PROVIDED MATERIAL —
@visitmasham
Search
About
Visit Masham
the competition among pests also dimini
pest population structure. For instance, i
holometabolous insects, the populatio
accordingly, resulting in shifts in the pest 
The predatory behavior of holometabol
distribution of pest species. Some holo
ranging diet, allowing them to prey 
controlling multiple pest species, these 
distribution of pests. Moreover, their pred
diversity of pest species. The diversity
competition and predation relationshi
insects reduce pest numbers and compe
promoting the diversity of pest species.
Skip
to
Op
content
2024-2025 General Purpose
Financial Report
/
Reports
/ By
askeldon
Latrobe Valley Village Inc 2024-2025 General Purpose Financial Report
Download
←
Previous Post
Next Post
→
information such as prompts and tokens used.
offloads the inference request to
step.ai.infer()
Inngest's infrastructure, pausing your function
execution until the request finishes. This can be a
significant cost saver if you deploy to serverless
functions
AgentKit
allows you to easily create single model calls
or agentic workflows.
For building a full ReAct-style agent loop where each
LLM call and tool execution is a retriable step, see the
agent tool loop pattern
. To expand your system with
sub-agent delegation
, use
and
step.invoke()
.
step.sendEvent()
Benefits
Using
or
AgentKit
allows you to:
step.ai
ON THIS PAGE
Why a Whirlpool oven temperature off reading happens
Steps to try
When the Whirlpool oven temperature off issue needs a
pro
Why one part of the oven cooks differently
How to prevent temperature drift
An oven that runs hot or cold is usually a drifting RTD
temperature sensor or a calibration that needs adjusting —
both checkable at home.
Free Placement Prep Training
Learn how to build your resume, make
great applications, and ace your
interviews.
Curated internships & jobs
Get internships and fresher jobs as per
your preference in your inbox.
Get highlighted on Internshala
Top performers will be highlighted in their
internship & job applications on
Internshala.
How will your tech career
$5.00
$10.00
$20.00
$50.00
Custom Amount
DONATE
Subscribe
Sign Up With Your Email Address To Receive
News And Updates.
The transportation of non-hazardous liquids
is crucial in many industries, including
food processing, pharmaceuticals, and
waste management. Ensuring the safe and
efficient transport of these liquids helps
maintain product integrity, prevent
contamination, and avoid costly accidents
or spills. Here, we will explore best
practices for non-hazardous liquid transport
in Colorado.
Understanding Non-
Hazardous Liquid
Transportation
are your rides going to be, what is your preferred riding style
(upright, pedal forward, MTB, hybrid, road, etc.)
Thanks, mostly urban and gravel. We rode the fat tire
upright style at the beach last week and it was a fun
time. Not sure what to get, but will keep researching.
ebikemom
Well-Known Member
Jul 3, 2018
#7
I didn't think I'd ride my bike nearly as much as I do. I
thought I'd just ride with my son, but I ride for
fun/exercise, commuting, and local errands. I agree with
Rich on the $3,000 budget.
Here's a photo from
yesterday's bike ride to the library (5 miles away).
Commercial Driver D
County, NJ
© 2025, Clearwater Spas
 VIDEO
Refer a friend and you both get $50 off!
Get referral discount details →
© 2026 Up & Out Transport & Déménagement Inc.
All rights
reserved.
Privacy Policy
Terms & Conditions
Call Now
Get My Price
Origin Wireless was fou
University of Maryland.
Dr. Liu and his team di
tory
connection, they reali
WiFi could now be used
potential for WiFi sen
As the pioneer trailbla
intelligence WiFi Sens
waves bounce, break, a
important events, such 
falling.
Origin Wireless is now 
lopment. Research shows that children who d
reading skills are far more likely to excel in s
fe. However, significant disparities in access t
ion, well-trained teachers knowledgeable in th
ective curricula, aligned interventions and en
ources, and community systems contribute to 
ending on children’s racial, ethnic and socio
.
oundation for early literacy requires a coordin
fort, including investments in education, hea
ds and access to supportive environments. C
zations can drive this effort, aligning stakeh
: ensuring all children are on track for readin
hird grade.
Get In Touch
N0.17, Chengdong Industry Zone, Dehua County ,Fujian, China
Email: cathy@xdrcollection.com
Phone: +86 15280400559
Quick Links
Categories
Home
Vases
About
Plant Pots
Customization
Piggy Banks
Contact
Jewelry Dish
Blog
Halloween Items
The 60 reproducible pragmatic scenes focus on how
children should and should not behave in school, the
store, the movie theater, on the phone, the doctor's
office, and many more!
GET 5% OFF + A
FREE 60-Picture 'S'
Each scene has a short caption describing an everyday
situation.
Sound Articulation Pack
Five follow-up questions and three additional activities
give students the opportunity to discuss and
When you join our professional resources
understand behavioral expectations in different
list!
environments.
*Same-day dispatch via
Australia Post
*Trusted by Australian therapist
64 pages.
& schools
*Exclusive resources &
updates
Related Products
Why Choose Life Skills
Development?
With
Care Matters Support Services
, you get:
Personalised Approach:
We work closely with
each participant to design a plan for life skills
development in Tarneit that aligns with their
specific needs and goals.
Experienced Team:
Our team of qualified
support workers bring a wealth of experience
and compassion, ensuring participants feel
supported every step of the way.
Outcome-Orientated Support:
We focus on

TASK DESCRIPTION — Starting with the first line of the entries and going on through the line with "distribution of pests. Moreover, their pred", write the lines out again, switching "competition" to "rivalry" and leaving everything else unchanged.

RESPONSE BOX —
@visitmasham
Search
About
Visit Masham
the rivalry among pests also dimini
pest population structure. For instance, i
holometabolous insects, the populatio
accordingly, resulting in shifts in the pest 
The predatory behavior of holometabol
distribution of pest species. Some holo
ranging diet, allowing them to prey 
controlling multiple pest species, these 
distribution of pests. Moreover, their pred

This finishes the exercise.